- PROBLEM DETAILS: Search the material below for the string "floatbox". Return every line that holds it.

----------------

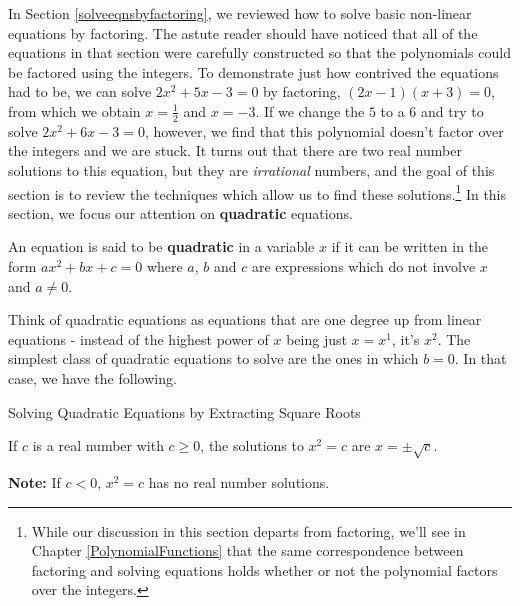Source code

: 

\setcounter{footnote}{0}

\label{AppQuadEqus}

In Section \ref{solveeqnsbyfactoring}, we reviewed how to solve basic non-linear equations by factoring.  The astute reader should have noticed that all of the equations in that section were carefully constructed so that the polynomials could be factored using the integers.  To demonstrate just how contrived the equations had to be, we can solve $2x^2+5x-3=0$ by factoring, $(2x-1)(x+3) = 0$, from which we obtain $x = \frac{1}{2}$ and $x = -3$.  If we change the $5$ to a $6$ and try to solve $2x^2 + 6x - 3 = 0$, however, we find that this polynomial doesn't factor over the integers and we are stuck.  It turns out that there are two real number solutions to this equation, but they are \textit{irrational} numbers, and the goal of this section is to review the techniques which allow us to find these solutions.\footnote{While our discussion in this section departs from factoring, we'll see in Chapter \ref{PolynomialFunctions} that the same correspondence between factoring and solving equations holds whether or not the polynomial factors over the integers.}  In this section, we focus our attention on \textbf{quadratic} equations.

\begin{tcolorbox}
    
\begin{defn}\label{quadeqndefn} An equation is said to be \textbf{quadratic} in a variable $x$ if it can be written in the form $ax^2 + bx + c = 0$ where $a$, $b$ and $c$ are expressions which do not involve $x$ and $a \neq 0$.

\end{defn}

\end{tcolorbox}

Think of quadratic equations as equations that are one degree up from linear equations - instead of the highest power of $x$ being just $x = x^1$, it's $x^2$.  The simplest class of quadratic equations to solve are the ones in which $b = 0$.  In that case, we have the following.

\begin{floatbox}{Solving Quadratic Equations by Extracting Square Roots}
\label{extractingthesquareroot}

\vspace{.05in}
If $c$ is a real number with $c \geq 0$, the solutions to $x^2 = c$ are $x = \pm \sqrt{c}$.

\vspace{.05in}
\textbf{Note:}  If $c < 0$, $x^2 = c$ has no real number solutions.

\end{floatbox}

----------------

- ANSWER FOR THE TASK:
\begin{floatbox}{Solving Quadratic Equations by Extracting Square Roots}
\end{floatbox}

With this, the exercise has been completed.